■ TASKS AND EXERCISES
A - Decide whether each statement agrees with the passage on infant growth below. Answer yes or no for each, and quote the deciding words from the passage. (i) At 3 years of age, children born to adolescent mothers differed from those born to adult mothers in language development. (ii) Preterm birth is listed as a significant risk factor for incompletion of fine motor skills. (iii) The higher incompletion rate of fine motor functions among children of adolescent mothers was statistically significant.
B - According to the passage on infant growth below, which sex was a significant risk factor for incompletion of social/personal development at 3 years of age?

The growth patterns of infants born to adolescent and adult mothers are depicted in Figs. 1 and 2; indicating that the speed and slope of growth were similar in terms of body weight (BW) and body height (BH),from birth to 36 months, between the two groups. However, there exist significant differences between the groups for each stage of infant development (Table 2). Trend analysis of infants between the two groups showed no significant change or gain in overall weight (Table 3). Although there was significant difference in changes from BH to 18 month old (P < 0.001), no difference was observed at36 months. Similarly, the difference in BW was only observed at birth, and was not different at 36 months (P < 0.001, Table 2). At 3 years of age, children born to adolescent mothers exhibited no difference to those born to adult mothers in terms of gross motor functions, fine motor functions, language, and social/personal developments. For each developmental milestone s, children born to adolescent mothers have higher incompletion rate of fine motor functions and social/personal developments, however, the differences are not statistically significant (Table 4). The logistic regression analysis determined that in terms of social/personal development, the significant risk factors for incompletion at 3 years of age are: boys, adolescent mothers, and non-mother as primary night-time caregivers; in terms of fine motor skills, the significant risk factors are: girls, preterm birth, low birth weight, mother with postpartum depression, mother is the primary night-time caregiver, and family dysfunction.

■ EXTRACTED ENTRIES

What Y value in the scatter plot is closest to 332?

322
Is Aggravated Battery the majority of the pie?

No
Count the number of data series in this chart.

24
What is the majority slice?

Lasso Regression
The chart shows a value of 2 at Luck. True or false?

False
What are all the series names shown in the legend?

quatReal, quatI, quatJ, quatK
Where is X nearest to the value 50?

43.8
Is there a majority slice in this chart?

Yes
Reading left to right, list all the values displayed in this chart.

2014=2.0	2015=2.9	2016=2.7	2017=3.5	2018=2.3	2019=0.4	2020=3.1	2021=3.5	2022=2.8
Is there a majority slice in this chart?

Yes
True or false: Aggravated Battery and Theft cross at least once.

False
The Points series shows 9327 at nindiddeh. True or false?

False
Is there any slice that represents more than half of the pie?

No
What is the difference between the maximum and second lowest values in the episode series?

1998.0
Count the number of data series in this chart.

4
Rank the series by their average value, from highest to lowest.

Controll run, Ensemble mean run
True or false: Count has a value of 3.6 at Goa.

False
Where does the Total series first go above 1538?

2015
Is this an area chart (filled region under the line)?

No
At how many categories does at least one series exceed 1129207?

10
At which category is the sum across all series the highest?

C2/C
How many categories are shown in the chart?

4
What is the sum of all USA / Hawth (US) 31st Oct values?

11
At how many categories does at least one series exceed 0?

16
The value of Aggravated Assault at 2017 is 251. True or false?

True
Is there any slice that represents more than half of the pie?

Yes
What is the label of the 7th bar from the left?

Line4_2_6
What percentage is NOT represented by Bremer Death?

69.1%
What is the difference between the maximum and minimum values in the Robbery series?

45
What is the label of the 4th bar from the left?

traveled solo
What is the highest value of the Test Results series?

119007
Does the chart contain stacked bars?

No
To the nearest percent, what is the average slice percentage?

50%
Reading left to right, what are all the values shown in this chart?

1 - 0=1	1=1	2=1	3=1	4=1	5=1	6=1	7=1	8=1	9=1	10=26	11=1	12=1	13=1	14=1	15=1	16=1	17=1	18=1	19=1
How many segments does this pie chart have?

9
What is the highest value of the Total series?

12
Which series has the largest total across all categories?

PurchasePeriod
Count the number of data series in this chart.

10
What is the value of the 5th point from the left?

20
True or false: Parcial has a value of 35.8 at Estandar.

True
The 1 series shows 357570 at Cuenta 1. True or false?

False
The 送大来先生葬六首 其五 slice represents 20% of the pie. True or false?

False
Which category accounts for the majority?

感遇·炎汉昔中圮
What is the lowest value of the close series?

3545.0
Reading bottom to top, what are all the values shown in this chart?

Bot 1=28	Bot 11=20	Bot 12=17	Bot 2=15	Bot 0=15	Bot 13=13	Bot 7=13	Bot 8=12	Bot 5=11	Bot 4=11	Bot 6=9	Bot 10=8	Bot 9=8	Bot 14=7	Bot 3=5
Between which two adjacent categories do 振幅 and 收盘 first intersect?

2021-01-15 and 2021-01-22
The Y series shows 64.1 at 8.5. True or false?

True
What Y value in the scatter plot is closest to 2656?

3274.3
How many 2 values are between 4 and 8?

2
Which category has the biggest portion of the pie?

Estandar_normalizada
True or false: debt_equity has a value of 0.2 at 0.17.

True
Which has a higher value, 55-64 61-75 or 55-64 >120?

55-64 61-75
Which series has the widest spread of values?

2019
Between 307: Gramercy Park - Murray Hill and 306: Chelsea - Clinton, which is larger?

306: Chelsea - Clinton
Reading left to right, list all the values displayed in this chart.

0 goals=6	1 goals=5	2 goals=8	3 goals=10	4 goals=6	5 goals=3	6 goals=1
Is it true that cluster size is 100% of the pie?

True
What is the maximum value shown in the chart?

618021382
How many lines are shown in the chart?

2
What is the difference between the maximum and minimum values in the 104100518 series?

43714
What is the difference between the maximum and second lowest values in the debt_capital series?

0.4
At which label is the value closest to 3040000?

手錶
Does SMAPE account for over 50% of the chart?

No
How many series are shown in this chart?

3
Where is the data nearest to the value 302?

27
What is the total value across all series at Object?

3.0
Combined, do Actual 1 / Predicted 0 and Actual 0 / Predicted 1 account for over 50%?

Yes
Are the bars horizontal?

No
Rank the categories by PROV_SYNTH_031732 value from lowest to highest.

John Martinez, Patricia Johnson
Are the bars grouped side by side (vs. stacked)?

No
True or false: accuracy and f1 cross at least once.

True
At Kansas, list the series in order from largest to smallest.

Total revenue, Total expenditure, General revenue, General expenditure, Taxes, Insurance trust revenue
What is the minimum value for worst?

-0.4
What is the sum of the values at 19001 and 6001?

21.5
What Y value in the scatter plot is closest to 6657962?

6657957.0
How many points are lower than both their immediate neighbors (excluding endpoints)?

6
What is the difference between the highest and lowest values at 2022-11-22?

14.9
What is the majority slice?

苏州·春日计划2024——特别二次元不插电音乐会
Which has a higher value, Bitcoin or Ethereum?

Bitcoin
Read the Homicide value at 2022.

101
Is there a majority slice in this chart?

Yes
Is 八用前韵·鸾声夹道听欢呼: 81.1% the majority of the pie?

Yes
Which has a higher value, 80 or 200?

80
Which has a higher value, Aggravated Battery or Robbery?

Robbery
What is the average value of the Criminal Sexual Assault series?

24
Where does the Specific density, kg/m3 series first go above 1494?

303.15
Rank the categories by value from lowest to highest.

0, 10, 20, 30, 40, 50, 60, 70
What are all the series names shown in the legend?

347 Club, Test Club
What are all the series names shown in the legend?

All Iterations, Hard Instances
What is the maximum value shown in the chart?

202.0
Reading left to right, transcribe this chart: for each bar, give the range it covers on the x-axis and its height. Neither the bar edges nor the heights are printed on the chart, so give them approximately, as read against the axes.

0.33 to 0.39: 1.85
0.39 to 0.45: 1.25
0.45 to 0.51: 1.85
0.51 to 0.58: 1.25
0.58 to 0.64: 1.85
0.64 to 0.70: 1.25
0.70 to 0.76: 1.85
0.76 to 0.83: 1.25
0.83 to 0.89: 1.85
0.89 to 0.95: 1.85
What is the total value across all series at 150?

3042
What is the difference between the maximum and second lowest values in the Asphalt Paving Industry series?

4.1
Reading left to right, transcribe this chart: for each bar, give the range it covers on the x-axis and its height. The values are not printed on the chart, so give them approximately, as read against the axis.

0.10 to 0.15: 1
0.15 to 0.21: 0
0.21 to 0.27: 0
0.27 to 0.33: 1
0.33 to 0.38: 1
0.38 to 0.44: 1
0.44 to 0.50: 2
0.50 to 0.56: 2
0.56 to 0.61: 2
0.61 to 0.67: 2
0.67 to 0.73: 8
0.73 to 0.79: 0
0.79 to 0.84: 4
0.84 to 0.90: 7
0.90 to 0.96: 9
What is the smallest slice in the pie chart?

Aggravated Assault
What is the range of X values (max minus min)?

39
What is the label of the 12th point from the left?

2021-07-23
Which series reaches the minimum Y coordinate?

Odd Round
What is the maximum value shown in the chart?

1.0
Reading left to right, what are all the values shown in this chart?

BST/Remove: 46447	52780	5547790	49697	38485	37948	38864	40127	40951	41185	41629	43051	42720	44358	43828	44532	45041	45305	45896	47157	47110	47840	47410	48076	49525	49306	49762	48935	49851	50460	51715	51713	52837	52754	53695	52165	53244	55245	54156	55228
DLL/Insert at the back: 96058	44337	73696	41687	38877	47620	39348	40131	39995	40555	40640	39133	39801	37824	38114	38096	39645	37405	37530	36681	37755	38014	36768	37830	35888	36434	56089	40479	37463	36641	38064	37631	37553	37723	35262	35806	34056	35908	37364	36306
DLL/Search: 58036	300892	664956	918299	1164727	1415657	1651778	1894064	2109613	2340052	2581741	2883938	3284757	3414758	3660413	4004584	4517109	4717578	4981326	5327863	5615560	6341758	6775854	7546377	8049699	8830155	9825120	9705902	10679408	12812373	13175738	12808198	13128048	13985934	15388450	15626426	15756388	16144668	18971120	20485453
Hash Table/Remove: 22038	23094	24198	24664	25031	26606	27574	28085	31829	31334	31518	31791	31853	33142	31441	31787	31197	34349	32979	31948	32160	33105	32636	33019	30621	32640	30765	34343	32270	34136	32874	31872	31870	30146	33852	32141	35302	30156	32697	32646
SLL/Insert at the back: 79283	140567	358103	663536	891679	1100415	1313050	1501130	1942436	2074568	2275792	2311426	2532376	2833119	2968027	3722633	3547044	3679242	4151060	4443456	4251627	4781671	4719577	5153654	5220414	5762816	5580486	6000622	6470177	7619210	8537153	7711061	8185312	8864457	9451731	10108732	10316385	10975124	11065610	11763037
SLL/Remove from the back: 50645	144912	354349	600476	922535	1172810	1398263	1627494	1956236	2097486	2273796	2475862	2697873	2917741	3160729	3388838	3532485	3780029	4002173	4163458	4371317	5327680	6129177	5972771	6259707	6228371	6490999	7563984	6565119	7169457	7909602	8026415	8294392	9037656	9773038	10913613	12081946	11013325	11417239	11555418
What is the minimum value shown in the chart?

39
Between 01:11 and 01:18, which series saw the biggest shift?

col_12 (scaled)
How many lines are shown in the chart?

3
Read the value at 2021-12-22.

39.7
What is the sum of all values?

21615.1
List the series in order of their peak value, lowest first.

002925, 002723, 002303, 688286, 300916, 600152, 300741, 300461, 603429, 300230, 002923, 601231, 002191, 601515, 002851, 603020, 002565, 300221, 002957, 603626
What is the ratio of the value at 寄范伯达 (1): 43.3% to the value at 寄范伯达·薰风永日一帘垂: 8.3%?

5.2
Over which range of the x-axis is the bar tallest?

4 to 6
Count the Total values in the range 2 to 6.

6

■ RESPONSES BY ITEM NUMBER
A -
(i) No: "At 3 years of age, children born to adolescent mothers exhibited no difference to those born to adult mothers in terms of gross motor functions, fine motor functions, language, and social/personal developments."
(ii) Yes: "in terms of fine motor skills, the significant risk factors are: girls, preterm birth, low birth weight"
(iii) No: "the differences are not statistically significant"

B - Boys.